Say a highway patrol officer catches someone speeding and gives them a ticket. There’s a system in place that ensures the ticket will be paid, or dire penalties will ensue.  Having such a system helps position the officer as an authority figure. He or she has the ability to deliver a consequence and follow through on it.

However, if the courts were lax when it came to issuing traffic fines, license suspensions, or arrest warrants; and if insurance agencies never increased the premiums of driver’s who broke the rules—it’s likely even fewer people would take the laws of the road to heart.

As caregivers, you are the policemen and women, those troopers who enforce the structures and rules of the land. You have to be able to issue consequences, stand firm in those consequences, and have them carry some weight. Otherwise, the lines between who’s in charge and who’s not will become blurred, and the hitting, screaming, destruction of property, and other challenging behaviors, will only increase.

How to Set Consequences

What’s the number one rule for setting consequences?

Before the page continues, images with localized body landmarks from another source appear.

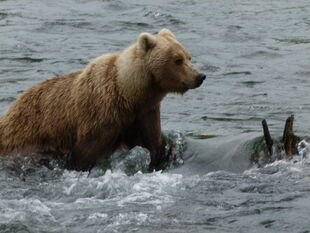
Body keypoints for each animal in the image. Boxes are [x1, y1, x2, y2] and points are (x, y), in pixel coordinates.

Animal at [0, 28, 206, 171]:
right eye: (177, 60)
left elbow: (153, 143)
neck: (129, 93)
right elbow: (85, 153)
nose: (200, 76)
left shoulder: (145, 113)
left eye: (189, 56)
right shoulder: (100, 114)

Do not make promises you cannot keep.

Doing so will surely erode your own authority. Once those under your care get wind that you’re constantly making threats you can’t possibly implement (No TV—forever!), they won’t take you seriously. You’ve proven that you do not mean what you say or say what you mean.

It’s important to note here that disciplining while angry is NOT OK. Think before you speak or before delivering a consequence. Take five minutes or more to figure out what you’re going to say and/or do. Ideally, you should look at what you’ve written down as a consequence for the type of behavior expressed. An officer, for example, no matter how mad he or she gets, cannot tell a person they stop for speeding that they will be locked away in jail for life for cursing at them. There are written rules and procedures to follow. You should have a plan in place as well to help determine the best consequence to dole out.

Only set consequences you have the power to enforce, and follow through every time. This will build trust in the eyes of those under your care, it will show that you can’t be pushed around, and will help you to be seen as someone worthy of respect.